# Thread: Statistics- Z-test Worded problem

1. ## Statistics- Z-test Worded problem

Here's the problem::

"A certain kind of tire is known to begin showing wear when it has been driven for 16,500 miles on the average with a standard deviation of 3,300 miles. If a car rental agency buys 36 of these tires for replacement purposes and puts each one on a different car, what are the probabilities that the 36 tires will average."

i couldn't really get the question... it's either i'm very bad at english or i'm very bad at analyzing. In any case, I also find it quite confusing having 2 units (miles and tires)

In urgent need... Help greatly appreciated!

2. As I read the question, the last sentence doesn't really make sense...

Have you missed out some words from the question, perhaps?

3. Originally Posted by Pterid
As I read the question, the last sentence doesn't really make sense...

Have you missed out some words from the question, perhaps?
nope... that's exactly what the question states...

maybe it means that the buyer buys 36 tires on the average(??)

4. OK. It's strange, because the final sentence looks like the beginning of a question - but it doesn't finish with a question mark. ("?")

Is it possible that the question continues on the next page of your book? Or maybe it looks like this:

A certain kind of tire is known to begin showing wear when it has been driven for 16,500 miles on the average with a standard deviation of 3,300 miles. If a car rental agency buys 36 of these tires for replacement purposes and puts each one on a different car, what are the probabilities that the 36 tires will average

a) X miles
b) Y miles
c) Z miles

before showing signs of wear?

If you are right, and there is no more to the question, then it does not give you enough information to solve it - so there's no answer!

5. Originally Posted by Pterid
OK. It's strange, because the final sentence looks like the beginning of a question - but it doesn't finish with a question mark. ("?")

Is it possible that the question continues on the next page of your book? Or maybe it looks like this:

If you are right, and there is no more to the question, then it does not give you enough information to solve it - so there's no answer!
Hmm... you think it can be reverse engineered..?? coz our professor gave the answer... which is 0.0146... maybe it's sort of a trick question (coz its a plus point on the exam)

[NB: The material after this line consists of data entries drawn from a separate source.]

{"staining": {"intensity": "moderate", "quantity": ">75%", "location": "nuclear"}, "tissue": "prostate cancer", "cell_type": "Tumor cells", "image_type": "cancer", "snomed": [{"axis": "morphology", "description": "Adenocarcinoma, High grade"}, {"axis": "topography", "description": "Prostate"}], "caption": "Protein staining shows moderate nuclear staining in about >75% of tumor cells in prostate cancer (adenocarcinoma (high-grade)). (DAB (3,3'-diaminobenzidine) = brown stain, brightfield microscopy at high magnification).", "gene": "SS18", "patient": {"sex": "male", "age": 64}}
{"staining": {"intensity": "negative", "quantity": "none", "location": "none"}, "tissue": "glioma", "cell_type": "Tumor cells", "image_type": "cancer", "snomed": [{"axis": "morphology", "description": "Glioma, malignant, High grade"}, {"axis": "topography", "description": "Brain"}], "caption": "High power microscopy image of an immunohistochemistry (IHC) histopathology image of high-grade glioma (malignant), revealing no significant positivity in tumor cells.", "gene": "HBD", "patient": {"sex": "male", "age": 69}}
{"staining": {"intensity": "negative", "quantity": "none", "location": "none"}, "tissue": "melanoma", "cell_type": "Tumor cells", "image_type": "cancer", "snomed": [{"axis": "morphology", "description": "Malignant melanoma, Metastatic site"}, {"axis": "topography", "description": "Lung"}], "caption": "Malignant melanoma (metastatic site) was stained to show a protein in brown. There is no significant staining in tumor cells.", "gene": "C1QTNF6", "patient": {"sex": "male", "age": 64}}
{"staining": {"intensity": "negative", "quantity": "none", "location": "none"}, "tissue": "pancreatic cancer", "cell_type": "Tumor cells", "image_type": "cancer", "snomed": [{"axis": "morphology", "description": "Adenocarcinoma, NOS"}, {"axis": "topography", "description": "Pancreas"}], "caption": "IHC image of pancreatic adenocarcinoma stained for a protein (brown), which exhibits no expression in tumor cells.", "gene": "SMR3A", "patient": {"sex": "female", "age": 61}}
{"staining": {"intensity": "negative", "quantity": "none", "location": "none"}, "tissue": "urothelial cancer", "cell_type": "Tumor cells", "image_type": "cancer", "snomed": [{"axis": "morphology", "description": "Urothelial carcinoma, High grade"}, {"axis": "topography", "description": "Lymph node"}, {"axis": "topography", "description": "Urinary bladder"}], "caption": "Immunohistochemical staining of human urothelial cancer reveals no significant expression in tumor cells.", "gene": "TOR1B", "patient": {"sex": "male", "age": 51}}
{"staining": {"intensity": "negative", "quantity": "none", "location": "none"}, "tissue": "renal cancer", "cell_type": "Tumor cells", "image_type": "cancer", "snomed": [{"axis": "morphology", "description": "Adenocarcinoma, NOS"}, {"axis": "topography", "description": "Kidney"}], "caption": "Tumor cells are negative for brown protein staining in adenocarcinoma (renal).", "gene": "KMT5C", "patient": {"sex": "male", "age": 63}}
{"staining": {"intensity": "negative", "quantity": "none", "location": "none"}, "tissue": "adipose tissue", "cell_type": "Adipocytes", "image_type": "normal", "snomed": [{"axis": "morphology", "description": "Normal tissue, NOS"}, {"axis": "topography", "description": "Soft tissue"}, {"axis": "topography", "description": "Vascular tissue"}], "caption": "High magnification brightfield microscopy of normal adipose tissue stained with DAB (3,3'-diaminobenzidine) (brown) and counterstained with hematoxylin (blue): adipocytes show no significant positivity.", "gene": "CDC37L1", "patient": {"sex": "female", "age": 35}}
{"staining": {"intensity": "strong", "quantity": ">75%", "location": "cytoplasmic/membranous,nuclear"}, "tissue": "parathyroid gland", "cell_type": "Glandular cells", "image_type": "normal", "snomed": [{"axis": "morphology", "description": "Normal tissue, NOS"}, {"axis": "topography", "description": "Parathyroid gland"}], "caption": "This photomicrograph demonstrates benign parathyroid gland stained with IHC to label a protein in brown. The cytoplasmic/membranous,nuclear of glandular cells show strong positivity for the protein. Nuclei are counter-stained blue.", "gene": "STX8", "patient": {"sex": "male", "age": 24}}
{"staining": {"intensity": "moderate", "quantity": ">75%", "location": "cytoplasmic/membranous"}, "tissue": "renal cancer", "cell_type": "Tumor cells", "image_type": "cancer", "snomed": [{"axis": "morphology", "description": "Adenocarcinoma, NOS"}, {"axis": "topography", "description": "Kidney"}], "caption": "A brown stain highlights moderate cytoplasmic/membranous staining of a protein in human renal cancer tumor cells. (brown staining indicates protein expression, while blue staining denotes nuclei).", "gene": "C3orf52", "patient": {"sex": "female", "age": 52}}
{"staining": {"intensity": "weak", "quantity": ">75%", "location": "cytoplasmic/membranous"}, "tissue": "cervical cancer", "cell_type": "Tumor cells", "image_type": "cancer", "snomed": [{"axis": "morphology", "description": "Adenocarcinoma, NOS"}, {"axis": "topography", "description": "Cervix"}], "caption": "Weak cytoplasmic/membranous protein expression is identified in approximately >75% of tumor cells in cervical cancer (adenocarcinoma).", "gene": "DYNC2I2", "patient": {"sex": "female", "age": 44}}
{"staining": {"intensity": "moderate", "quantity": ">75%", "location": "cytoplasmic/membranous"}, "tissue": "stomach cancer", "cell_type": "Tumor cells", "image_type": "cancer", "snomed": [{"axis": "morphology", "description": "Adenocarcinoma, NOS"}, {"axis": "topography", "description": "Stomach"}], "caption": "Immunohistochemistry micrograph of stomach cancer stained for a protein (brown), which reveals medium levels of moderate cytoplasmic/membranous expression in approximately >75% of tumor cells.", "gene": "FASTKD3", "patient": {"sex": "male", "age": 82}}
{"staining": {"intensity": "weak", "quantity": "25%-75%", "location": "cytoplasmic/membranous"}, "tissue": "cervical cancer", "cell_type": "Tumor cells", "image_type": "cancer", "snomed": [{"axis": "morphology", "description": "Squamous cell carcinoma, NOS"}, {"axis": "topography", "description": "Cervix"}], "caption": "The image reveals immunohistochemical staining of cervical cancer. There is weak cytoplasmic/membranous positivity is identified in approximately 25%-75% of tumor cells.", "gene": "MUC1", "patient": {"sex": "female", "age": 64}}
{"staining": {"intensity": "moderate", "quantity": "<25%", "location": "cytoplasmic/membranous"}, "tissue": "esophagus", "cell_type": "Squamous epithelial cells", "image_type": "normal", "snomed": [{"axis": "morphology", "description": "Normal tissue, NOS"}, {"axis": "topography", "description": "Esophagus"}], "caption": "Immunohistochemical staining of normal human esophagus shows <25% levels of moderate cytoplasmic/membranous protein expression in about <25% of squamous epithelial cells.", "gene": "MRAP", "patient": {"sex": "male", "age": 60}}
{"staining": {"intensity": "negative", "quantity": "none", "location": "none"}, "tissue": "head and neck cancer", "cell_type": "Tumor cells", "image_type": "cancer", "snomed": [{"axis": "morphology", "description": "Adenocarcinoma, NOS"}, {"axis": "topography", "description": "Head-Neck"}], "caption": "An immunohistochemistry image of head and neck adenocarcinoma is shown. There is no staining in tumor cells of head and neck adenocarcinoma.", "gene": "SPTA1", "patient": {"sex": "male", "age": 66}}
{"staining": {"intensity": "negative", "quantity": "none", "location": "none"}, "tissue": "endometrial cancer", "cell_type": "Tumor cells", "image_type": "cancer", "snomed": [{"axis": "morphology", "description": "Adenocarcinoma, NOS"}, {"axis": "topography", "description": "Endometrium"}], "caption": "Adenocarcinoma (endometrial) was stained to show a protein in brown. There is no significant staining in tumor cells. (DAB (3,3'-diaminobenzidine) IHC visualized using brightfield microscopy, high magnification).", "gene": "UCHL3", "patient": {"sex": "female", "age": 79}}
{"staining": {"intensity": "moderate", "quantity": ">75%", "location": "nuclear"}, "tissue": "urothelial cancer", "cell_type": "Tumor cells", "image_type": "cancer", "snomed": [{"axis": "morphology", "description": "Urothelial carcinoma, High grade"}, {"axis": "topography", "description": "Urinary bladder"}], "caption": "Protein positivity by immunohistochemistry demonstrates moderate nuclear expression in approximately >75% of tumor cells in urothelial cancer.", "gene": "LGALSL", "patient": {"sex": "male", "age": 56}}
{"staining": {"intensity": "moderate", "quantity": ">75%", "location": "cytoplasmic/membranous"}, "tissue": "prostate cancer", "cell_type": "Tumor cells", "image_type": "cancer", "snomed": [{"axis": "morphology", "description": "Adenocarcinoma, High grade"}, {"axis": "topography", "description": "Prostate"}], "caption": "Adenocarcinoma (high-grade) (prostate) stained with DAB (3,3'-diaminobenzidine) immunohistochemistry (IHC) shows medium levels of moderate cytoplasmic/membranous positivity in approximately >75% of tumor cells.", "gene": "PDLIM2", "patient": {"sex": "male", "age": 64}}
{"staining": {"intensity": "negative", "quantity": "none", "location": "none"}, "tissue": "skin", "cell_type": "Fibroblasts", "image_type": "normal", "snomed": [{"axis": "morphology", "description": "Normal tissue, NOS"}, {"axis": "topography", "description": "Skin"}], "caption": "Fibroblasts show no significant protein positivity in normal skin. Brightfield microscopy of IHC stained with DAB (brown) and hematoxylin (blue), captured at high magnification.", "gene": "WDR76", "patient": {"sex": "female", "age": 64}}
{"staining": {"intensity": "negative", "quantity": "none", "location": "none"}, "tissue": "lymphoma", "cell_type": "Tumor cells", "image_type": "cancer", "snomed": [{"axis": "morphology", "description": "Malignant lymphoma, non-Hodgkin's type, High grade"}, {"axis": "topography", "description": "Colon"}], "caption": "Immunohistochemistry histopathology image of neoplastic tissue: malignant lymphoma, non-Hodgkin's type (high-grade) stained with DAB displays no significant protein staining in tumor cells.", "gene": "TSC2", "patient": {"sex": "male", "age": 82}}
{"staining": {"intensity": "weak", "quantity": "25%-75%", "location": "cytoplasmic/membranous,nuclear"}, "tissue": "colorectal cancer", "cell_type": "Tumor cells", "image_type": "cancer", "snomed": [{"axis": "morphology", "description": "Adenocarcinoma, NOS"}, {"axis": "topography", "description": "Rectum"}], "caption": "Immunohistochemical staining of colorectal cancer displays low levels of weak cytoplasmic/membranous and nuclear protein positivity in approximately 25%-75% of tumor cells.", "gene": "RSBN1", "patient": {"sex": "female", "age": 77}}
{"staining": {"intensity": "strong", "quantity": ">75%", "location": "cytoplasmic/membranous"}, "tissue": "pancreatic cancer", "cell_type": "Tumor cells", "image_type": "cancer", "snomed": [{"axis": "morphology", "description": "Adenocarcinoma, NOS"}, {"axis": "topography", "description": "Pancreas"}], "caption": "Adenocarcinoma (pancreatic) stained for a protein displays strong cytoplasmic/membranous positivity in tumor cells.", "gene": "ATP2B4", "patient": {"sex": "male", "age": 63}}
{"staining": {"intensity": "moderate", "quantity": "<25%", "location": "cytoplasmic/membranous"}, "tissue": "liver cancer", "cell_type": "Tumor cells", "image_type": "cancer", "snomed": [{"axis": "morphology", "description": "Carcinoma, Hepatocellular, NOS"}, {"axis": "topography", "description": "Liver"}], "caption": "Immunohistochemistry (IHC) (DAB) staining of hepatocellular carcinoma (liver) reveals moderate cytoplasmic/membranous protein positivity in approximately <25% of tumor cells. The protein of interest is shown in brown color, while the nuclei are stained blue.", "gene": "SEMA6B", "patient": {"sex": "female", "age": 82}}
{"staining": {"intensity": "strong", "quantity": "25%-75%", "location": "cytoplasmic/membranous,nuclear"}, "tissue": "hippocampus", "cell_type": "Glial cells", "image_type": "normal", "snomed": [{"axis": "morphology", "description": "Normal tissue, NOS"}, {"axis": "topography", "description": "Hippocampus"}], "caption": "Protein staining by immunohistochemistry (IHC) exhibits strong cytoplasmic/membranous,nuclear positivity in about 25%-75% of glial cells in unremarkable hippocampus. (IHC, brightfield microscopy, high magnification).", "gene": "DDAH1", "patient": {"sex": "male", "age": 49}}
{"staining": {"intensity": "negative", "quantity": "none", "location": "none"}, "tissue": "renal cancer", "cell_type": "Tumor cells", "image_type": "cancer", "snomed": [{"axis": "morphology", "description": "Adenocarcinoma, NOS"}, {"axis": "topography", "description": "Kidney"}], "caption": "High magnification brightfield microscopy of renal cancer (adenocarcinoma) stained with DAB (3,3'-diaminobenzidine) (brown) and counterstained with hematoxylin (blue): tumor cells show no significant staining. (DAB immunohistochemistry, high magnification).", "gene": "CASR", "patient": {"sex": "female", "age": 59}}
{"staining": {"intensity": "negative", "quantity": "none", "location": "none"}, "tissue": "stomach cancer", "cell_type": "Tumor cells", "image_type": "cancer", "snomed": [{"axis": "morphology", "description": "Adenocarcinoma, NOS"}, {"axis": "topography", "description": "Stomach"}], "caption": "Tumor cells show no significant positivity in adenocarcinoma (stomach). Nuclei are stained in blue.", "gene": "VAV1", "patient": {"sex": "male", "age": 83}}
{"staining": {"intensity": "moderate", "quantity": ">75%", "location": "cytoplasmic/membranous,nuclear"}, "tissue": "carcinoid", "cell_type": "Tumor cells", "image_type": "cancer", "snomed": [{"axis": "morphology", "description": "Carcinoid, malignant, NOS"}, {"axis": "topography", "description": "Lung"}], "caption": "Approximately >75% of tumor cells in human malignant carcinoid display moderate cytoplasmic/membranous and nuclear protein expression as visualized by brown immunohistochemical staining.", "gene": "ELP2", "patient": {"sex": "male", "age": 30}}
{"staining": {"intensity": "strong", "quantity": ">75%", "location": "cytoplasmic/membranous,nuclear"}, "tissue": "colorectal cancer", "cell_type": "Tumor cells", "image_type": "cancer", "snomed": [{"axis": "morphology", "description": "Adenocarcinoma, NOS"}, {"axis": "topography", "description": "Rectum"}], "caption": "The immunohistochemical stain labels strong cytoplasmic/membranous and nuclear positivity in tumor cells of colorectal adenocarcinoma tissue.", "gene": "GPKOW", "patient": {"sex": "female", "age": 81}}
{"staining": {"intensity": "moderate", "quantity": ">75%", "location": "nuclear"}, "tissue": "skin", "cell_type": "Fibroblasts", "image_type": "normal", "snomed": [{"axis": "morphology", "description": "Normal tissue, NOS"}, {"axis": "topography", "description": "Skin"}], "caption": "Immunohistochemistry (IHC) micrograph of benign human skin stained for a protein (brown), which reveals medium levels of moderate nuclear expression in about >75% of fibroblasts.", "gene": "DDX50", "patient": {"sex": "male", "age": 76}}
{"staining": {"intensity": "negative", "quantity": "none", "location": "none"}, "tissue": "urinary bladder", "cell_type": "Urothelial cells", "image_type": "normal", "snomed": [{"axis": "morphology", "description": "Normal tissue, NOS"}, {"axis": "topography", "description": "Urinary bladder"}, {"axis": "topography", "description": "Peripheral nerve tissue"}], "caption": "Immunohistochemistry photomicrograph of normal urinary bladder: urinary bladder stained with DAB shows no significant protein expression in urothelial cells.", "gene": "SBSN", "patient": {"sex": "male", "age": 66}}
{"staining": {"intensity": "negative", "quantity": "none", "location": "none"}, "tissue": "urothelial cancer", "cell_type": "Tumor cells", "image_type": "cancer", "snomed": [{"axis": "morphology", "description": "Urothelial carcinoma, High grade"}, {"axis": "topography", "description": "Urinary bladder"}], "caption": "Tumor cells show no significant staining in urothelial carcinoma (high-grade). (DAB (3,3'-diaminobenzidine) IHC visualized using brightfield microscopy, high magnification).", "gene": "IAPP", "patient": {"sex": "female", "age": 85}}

6. I just think - actually, I know for sure - that the question is not finished. You need more information before you can solve it.

7. ok.. but i'm still curious, if for example it was complete... what are the ways to solve this problem?

8. Well, here's how I would approach it:

Let's call $N$ the number of hours that a tyre lasts, before it starts to show wear. Obviously, $N$ is different for every tyre. So, we say that $N$ is a random variable - it can take any value, according to a distribution.

In this case, we assume it obeys the normal distribution, with a mean average value $\bar{N} = 16500$ and a standard deviation $\sigma_{N} = 3300$. I assume you know what these things mean.

For your question, you are interested in the average lifetime of 36 tyres. I will call this $N_{36}$. Now, it's possible to show that $N_{36}$ also follows the normal distribution. Just like $N$, it has mean $\bar{N_{36}} = \bar{N}$. But it has a different standard deviation: $\sigma_{N_{36}} = \sigma_{N} / \sqrt{36} = \sigma_{N} / 6 = 550$. (Did you see something like this in your course?)

Now, to find out the probability of the average lifetime of 36 tyres, $N_{36}$ being greater than a certain number of miles - say $X$ miles - you can use the following formula:

$P(N_{36}>X) = \text{erf}\left(\frac{X-\bar{N_{36}} }{\sigma_{N_{36}}}\right)$

Tthe function $\text{erf}(x)$ is called the error function. You might have access to it - or something smiilar - in the form of a big table of values.

- - -

If you would like me to give more detail on part of this, reply and let me know.

9. if you want to convert tire into miles youve got the formula L=2piR (ouarf ouarf)
to be serious i think its what you call the standard deviation combined whith the information off the averrage duration of a tire thats give you the information of the probability that one tire is 'normal'
as i dont know how exactly is calculated the standard deviation (i've got an idea but i have no more time) i can't help you
i think normal most mean that a tire doesnt break before the average-standart deviation but can we be sure
once you would have the probability for on tire it will be easy to answer the question (there is only one tire per car)
if it was in french i would look at 'variance' in a encyclopedia to refresh my ideas

10. i think it is higly probable that the term 'standard deviation' or the chapter you picked your exo off is refering to a percular type of probability law (whith high probability for the gausian) otherwise something would be missing somewhere!